Directions for this task: In the entries below, count the lines holding "cropped". Reply with the number only.

[[ Information supplied open ]]

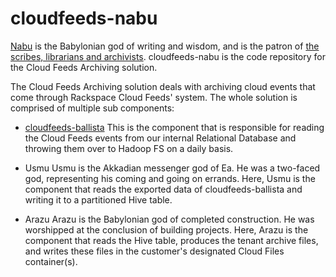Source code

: cloudfeeds-nabu
===============
[Nabu](http://en.wikipedia.org/wiki/Nabu) is the Babylonian god of writing and wisdom, and is the patron of [the scribes, librarians and archivists](http://en.wikipedia.org/wiki/Preservation_%28library_and_archival_science%29#Antecedents). cloudfeeds-nabu is the code repository for the Cloud Feeds Archiving solution. 

The Cloud Feeds Archiving solution deals with archiving cloud events that come through Rackspace Cloud Feeds' system. The whole solution is comprised of multiple sub components:

* [cloudfeeds-ballista](http://github.com/rackerlabs/cloudfeeds-ballista)
This is the component that is responsible for reading the Cloud Feeds events from our internal Relational Database and throwing them over to Hadoop FS on a daily basis.

* Usmu
Usmu is the Akkadian messenger god of Ea. He was a two-faced god, representing his coming and going on errands. Here, Usmu is the component that reads the exported data of cloudfeeds-ballista and writing it to a partitioned Hive table.

* Arazu
Arazu is the Babylonian god of completed construction. He was worshipped at the conclusion of building projects. Here, Arazu is the component that reads the Hive table, produces the tenant archive files, and writes these files in the customer's designated Cloud Files container(s).
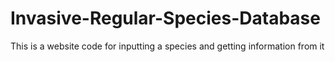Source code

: # Invasive-Regular-Species-Database
This is a website code for inputting a species and getting information from it
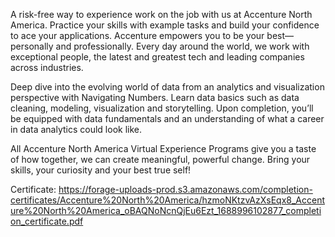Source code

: A risk-free way to experience work on the job with us at Accenture North America. Practice your skills with example tasks and build your confidence to ace your applications.
Accenture empowers you to be your best—personally and professionally. Every day around the world, we work with exceptional people, the latest and greatest tech and leading companies across industries.

Deep dive into the evolving world of data from an analytics and visualization perspective with Navigating Numbers. Learn data basics such as data cleaning, modeling, visualization and storytelling. Upon completion, you’ll be equipped with data fundamentals and an understanding of what a career in data analytics could look like.

All Accenture North America Virtual Experience Programs give you a taste of how together, we can create meaningful, powerful change. Bring your skills, your curiosity and your best true self!

Certificate: https://forage-uploads-prod.s3.amazonaws.com/completion-certificates/Accenture%20North%20America/hzmoNKtzvAzXsEqx8_Accenture%20North%20America_oBAQNoNcnQjEu6Ezt_1688996102877_completion_certificate.pdf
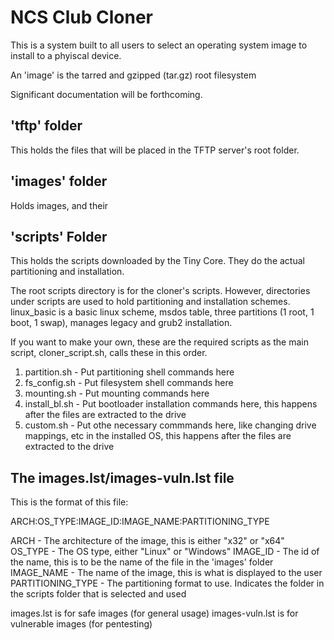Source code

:# NCS Club Cloner

This is a system built to all users to select an operating system image to install to a phyiscal device.

An 'image' is the tarred and gzipped (tar.gz) root filesystem

Significant documentation will be forthcoming.

## 'tftp' folder

This holds the files that will be placed in the TFTP server's root folder.

## 'images' folder

Holds images, and their 

## 'scripts' Folder

This holds the scripts downloaded by the Tiny Core. They do the actual partitioning and installation.

The root scripts directory is for the cloner's scripts. However, directories under scripts are used to hold partitioning and installation schemes. linux_basic is a basic linux scheme, msdos table, three partitions (1 root, 1 boot, 1 swap), manages legacy and grub2 installation.

If you want to make your own, these are the required scripts as the main script, cloner_script.sh, calls these in this order.

1. partition.sh - Put partitioning shell commands here 
2. fs_config.sh - Put filesystem shell commands here
3. mounting.sh - Put mounting commands here
4. install_bl.sh - Put bootloader installation commands here, this happens after the files are extracted to the drive
5. custom.sh - Put othe necessary commmands here, like changing drive mappings, etc in the installed OS, this happens after the files are extracted to the drive

## The images.lst/images-vuln.lst file

This is the format of this file:

ARCH:OS_TYPE:IMAGE_ID:IMAGE_NAME:PARTITIONING_TYPE

ARCH - The architecture of the image, this is either "x32" or "x64"
OS_TYPE - The OS type, either "Linux" or "Windows"
IMAGE_ID - The id of the name, this is to be the name of the file in the 'images' folder
IMAGE_NAME - The name of the image, this is what is displayed to the user
PARTITIONING_TYPE - The partitioning format to use. Indicates the folder in the scripts folder that is selected and used

images.lst is for safe images (for general usage)
images-vuln.lst is for vulnerable images (for pentesting)


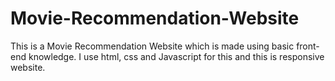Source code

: # Movie-Recommendation-Website

This is a Movie Recommendation Website which is made using basic front-end knowledge.
I use html, css and Javascript for this and this is responsive website.
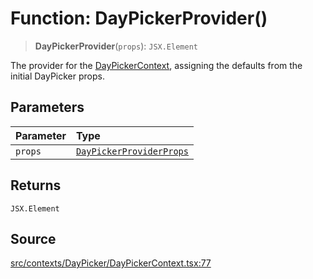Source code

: # Function: DayPickerProvider()

> **DayPickerProvider**(`props`): `JSX.Element`

The provider for the [DayPickerContext](../variables/DayPickerContext.md), assigning the defaults from the
initial DayPicker props.

## Parameters

| Parameter | Type |
| :------ | :------ |
| `props` | [`DayPickerProviderProps`](../interfaces/DayPickerProviderProps.md) |

## Returns

`JSX.Element`

## Source

[src/contexts/DayPicker/DayPickerContext.tsx:77](https://github.com/gpbl/react-day-picker/blob/9ad13dc72fff814dcf720a62f6e3b5ea38e8af6d/src/contexts/DayPicker/DayPickerContext.tsx#L77)
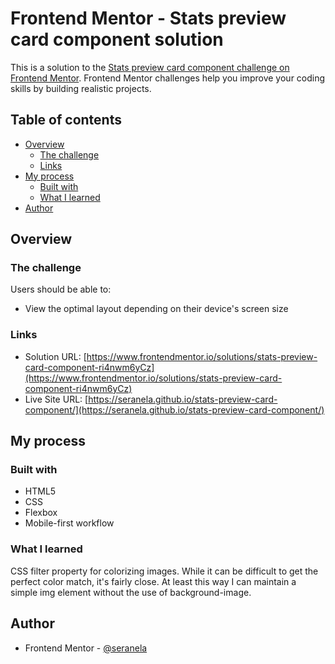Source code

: # Frontend Mentor - Stats preview card component solution

This is a solution to the [Stats preview card component challenge on Frontend Mentor](https://www.frontendmentor.io/challenges/stats-preview-card-component-8JqbgoU62). Frontend Mentor challenges help you improve your coding skills by building realistic projects. 

## Table of contents

- [Overview](#overview)
  - [The challenge](#the-challenge)
  - [Links](#links)
- [My process](#my-process)
  - [Built with](#built-with)
  - [What I learned](#what-i-learned)
- [Author](#author)

## Overview

### The challenge

Users should be able to:

- View the optimal layout depending on their device's screen size

### Links

- Solution URL: [https://www.frontendmentor.io/solutions/stats-preview-card-component-ri4nwm6yCz](https://www.frontendmentor.io/solutions/stats-preview-card-component-ri4nwm6yCz)
- Live Site URL: [https://seranela.github.io/stats-preview-card-component/](https://seranela.github.io/stats-preview-card-component/)

## My process

### Built with

- HTML5
- CSS
- Flexbox
- Mobile-first workflow

### What I learned

CSS filter property for colorizing images. While it can be difficult to get the perfect color match, it's fairly close. At least this way I can maintain a simple img element without the use of background-image.

## Author

- Frontend Mentor - [@seranela](https://www.frontendmentor.io/profile/seranela)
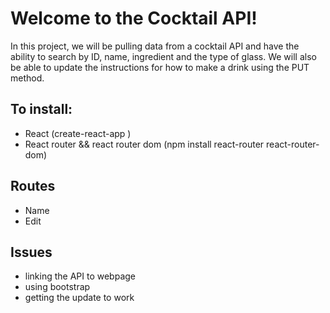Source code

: # Welcome to the Cocktail API!

In this project, we will be pulling data from a cocktail API and have
the ability to search by ID, name, ingredient and the type of glass. We will also be able to update the instructions for how to make a drink using the PUT method.

## To install:

- React (create-react-app <app name>)
- React router && react router dom (npm install react-router react-router-dom)

## Routes

- Name
- Edit

## Issues

- linking the API to webpage
- using bootstrap
- getting the update to work
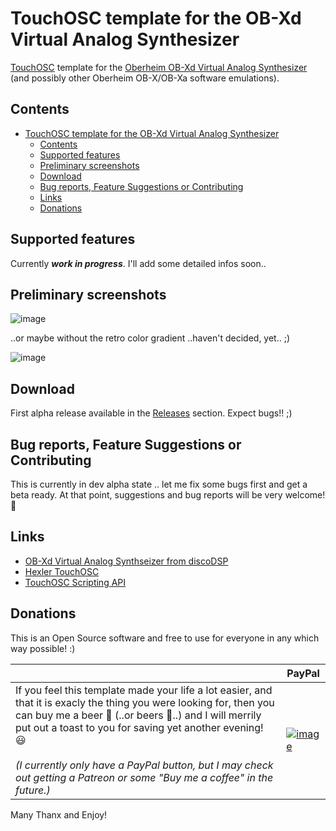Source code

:# TouchOSC template for the OB-Xd Virtual Analog Synthesizer

[TouchOSC](https://hexler.net/touchosc/) template for the [Oberheim OB-Xd Virtual Analog Synthesizer](https://www.discodsp.com/obxd/) (and possibly other Oberheim OB-X/OB-Xa software emulations).


## Contents

- [TouchOSC template for the OB-Xd Virtual Analog Synthesizer](#touchosc-template-for-the-ob-xd-virtual-analog-synthesizer)
  - [Contents](#contents)
  - [Supported features](#supported-features)
  - [Preliminary screenshots](#preliminary-screenshots)
  - [Download](#download)
  - [Bug reports, Feature Suggestions or Contributing](#bug-reports-feature-suggestions-or-contributing)
  - [Links](#links)
  - [Donations](#donations)


## Supported features
Currently ***work in progress***. I'll add some detailed infos soon..

## Preliminary screenshots

![image](https://github.com/user-attachments/assets/8abe6644-29e4-44e9-bb83-cbb101fe91e4)

..or maybe without the retro color gradient ..haven't decided, yet.. ;)

![image](https://github.com/user-attachments/assets/bb56b671-6303-47cd-8e50-d180fd230f4f)

## Download

First alpha release available in the [Releases](https://github.com/bobbadshy/touchosc_obxd_template/releases) section. Expect bugs!! ;) 

## Bug reports, Feature Suggestions or Contributing

This is currently in dev alpha state .. let me fix some bugs first and get a beta ready. At that point, suggestions and bug reports will be very welcome! 🙂

## Links

- [OB-Xd Virtual Analog Synthseizer from discoDSP](https://www.discodsp.com/obxd/)
- [Hexler TouchOSC](https://hexler.net/touchosc)
- [TouchOSC Scripting API](https://hexler.net/touchosc/manual/script)

## Donations

This is an Open Source software and free to use for everyone in any which way possible! :)

|    |  PayPal  |
| -- | -------- |
|  If you feel this template made your life a lot easier, and that it is exacly the thing you were looking for, then you can buy me a beer 🍺 (..or beers 🍻..) and I will merrily put out a toast to you for saving yet another evening! 😃<br><br>*(I currently only have a PayPal button, but I may check out getting a Patreon or some "Buy me a coffee" in the future.)* |  [![image](https://www.paypalobjects.com/en_US/i/btn/btn_donate_SM.gif)](https://www.paypal.com/donate?hosted_button_id=CGDJVVGG5V8LU&)  |


Many Thanx and Enjoy!

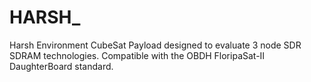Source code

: # HARSH_
Harsh Environment CubeSat Payload designed to evaluate 3 node SDR SDRAM technologies. Compatible with the OBDH FloripaSat-II DaughterBoard standard.
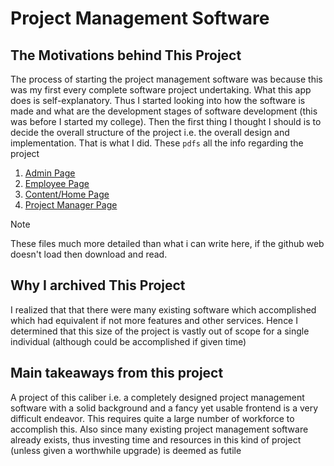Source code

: # Project Management Software

## The Motivations behind This Project

The process of starting the project management software was because this was my first every complete software project undertaking. What this app does is self-explanatory. Thus I started looking into how the software is made and what are the development stages of software development (this was before I started my college). Then the first thing I thought I should is to decide the overall structure of the project i.e. the overall design and implementation. That is what I did. These `pdfs` all the info regarding the project

1. [Admin Page](./Admin%20Page.pdf)
2. [Employee Page](./Employee%20Page.pdf)
3. [Content/Home Page](./Content.pdf)
4. [Project Manager Page](./Project%20Manager%20Page.pdf)

> [!NOTE]
> These files much more detailed than what i can write here, if the github web doesn't load then download and read.

## Why I archived This Project

I realized that that there were many existing software which accomplished which had equivalent if not more features and other services. Hence I determined that this size of the project is vastly out of scope for a single individual (although could be accomplished if given time)

## Main takeaways from this project 

A project of this caliber i.e. a completely designed project management software with a solid background and a fancy yet usable frontend is a very difficult endeavor. This requires quite a large number of workforce to accomplish this. Also since many existing project management software already exists, thus investing time and resources in this kind of project (unless given a worthwhile upgrade) is deemed as futile



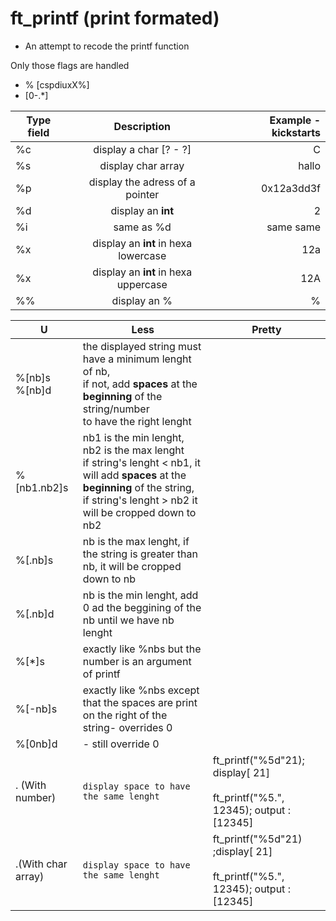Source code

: # ft_printf  (print formated)

* An attempt to recode the printf function
 

Only those flags are handled
* % [cspdiuxX%]
*  [0-.*]

| Type field | Description | Example - kickstarts | 
| ------------- |:-------------:| -----:| 
| %c | display a char [? - ?]| C | 
| %s | display char array | hallo |
| %p | display the adress of a pointer| 0x12a3dd3f |
| %d| display  an **int** | 2
| %i| same as %d | same same
| %x| display an **int** in hexa lowercase | 12a
| %x| display an **int** in hexa uppercase | 12A
| %%| display an %| %




 
|U| Less | Pretty 
--- | --- | ---
|%[nb]s<br>%[nb]d|the displayed string must have a minimum lenght of nb, <br>if not, add **spaces** at the **beginning** of the string/number<br>to have the right lenght|
|%[nb1.nb2]s|nb1 is the min lenght, nb2 is the max lenght<br>if string's lenght < nb1, it will add **spaces** at the **beginning** of the string, <br> if string's lenght > nb2 it will be cropped down to nb2|
|%[.nb]s|nb is the max lenght, if the string is greater than nb, it will be cropped down to nb|
|%[.nb]d|nb is the min lenght, add 0 ad the beggining of the nb until we have nb lenght|
|%[*]s|exactly like %nbs but the number is an argument of printf|
|%[-nb]s|exactly like %nbs except that the spaces are print on the right of the string- overrides 0|
|%[0nb]d|- still override 0|
. (With number)| `display space to have the same lenght`| ft_printf("%5d"21);   display[     21]<br><br>ft_printf("%5.", 12345); output : [12345]
 .(With char array)| `display space to have the same lenght`| ft_printf("%5d"21) ;display[     21]<br><br>ft_printf("%5.", 12345); output : [12345]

[[ Information supplied closed ]]

Reply: 2